Gli interventi Le lavorazioni che hanno riguardato il complesso sono state eseguite nel rispetto delle tecniche costruttive del monumento, con utilizzo dei materiali originari e secondo criteri e metodi conformi ai principi dell’architettura bioecologica. Ciò si è tradotto, come spiega il progettista e direttore dei lavori Sergio Formica, nell’ecobilancio dei materiali impiegati: non tossici e non inquinanti sia in fase di produzione che di futuro smaltimento, scelti in funzione di costi energetici accettabili e prodotti in luoghi prossimi all’insediamento. I lavori di finitura sono stati effettuati recuperando gli intonaci esistenti o impiegando malte e intonaci “naturali”. Anche nel caso degli infissi, in legno massello di castagno, si è scelto dei trattamenti a base di prodotti naturali (terpene d’arancio, aceto di vino, uova, trementina e cera d’api). Per il riscaldamento della struttura si è ricorsi ad un impianto termico a pavimento che diffonderà calore per irraggiamento e la sua alimentazione è prevista mediante una caldaia a cippato (o pellet), ricavato dalle potature delle specie arboree presenti sulla Polvese, sufficiente per l’intera struttura.
I fondi stanziati Anche le aree circostanti sono state sistemate attraverso la realizzazione di percorsi pedonali ed una fontana di fronte all’ingresso principale. Una serie dunque di importanti opere di recupero per una valore complessivo che si aggira intorno ai due milioni di euro, in parte finanziati dalla Fondazione Cassa di risparmio di Perugia e dalla Regione Umbria, oltre che da fondi propri. “Con questi ultimi interventi – commenta il vicepresidente della Provincia di Perugia Roberto Bertini – portiamo a compimento un’opera di recupero e riqualificazione impegnativa e di grande pregio, con la quale la Provincia ancora una volta si pone all’avanguardia in quanto a progettazioni innovative e altamente compatibili con l’ambiente e il contesto circostante”.

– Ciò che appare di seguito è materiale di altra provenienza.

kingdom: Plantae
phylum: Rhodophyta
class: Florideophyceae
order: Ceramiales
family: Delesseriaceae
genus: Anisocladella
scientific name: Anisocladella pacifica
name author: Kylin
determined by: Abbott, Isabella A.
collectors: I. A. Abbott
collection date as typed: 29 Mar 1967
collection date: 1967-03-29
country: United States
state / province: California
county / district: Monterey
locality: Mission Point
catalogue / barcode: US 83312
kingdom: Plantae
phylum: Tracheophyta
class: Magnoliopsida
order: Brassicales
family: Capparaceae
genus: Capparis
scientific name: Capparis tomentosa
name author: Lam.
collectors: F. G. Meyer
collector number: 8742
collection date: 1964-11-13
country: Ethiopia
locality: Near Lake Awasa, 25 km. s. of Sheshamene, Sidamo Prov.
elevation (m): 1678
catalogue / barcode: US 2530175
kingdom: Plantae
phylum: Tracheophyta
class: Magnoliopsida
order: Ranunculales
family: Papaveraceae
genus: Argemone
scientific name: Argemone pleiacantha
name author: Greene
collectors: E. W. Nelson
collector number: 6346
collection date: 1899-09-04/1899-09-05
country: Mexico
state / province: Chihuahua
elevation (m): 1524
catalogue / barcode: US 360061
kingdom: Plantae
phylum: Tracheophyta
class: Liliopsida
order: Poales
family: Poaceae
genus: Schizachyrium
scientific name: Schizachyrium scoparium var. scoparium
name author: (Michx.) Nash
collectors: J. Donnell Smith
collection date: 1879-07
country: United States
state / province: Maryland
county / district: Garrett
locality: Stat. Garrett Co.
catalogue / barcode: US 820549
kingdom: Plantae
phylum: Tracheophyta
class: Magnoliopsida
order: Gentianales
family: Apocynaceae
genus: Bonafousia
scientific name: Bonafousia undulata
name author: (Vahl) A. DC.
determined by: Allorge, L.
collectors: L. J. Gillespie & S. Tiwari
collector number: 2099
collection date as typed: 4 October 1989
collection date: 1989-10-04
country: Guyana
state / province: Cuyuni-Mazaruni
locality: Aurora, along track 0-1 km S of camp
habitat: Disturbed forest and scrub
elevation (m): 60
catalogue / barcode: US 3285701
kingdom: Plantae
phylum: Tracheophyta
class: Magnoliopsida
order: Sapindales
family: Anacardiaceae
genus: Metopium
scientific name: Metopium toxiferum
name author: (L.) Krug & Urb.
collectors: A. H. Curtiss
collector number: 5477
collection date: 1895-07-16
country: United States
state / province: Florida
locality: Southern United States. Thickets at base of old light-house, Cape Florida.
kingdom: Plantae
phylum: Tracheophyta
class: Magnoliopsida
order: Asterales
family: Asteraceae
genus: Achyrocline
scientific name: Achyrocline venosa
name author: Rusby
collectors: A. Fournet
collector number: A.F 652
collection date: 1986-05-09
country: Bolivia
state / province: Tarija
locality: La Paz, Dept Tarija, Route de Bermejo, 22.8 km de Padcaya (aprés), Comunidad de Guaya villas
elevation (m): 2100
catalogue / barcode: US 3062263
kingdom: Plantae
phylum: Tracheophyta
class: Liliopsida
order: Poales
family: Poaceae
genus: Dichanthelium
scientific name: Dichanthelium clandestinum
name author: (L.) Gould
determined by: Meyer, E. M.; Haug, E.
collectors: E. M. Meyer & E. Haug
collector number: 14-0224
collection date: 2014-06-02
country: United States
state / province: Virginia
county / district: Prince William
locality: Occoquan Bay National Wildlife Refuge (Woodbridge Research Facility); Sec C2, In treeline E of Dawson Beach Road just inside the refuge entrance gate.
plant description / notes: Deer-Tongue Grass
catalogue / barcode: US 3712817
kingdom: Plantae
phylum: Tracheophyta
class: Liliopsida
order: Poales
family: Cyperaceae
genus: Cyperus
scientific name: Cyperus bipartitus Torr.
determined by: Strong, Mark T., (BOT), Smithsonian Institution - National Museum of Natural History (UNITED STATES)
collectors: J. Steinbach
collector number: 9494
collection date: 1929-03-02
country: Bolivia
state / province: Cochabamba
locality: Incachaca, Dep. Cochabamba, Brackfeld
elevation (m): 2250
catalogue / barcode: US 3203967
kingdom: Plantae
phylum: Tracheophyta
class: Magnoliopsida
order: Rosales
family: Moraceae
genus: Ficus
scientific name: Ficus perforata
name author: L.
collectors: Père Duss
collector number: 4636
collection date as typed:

La storia La presenza del Monastero alla Polvese risale agli inizi dell’anno Mille e fino al ‘500 la vita della comunità è proceduta regolarmente con l’acquisizione di terre e possedimenti che si estendevano sulle rive del Trasimeno e si spingevano fin verso la Toscana. Intorno al 1620 iniziò la decadenza con l’abbandono dell’edificio per le insalubri condizioni del luogo dovute ad un abbassamento delle acque del lago e all’impaludamento della zona, tanto da venire definitivamente chiuso e abbandonato nel 1708. Dopo essere passato nelle mani di diversi proprietari nel corso degli anni, fu acquistato dalla Provincia di Perugia nel 1973.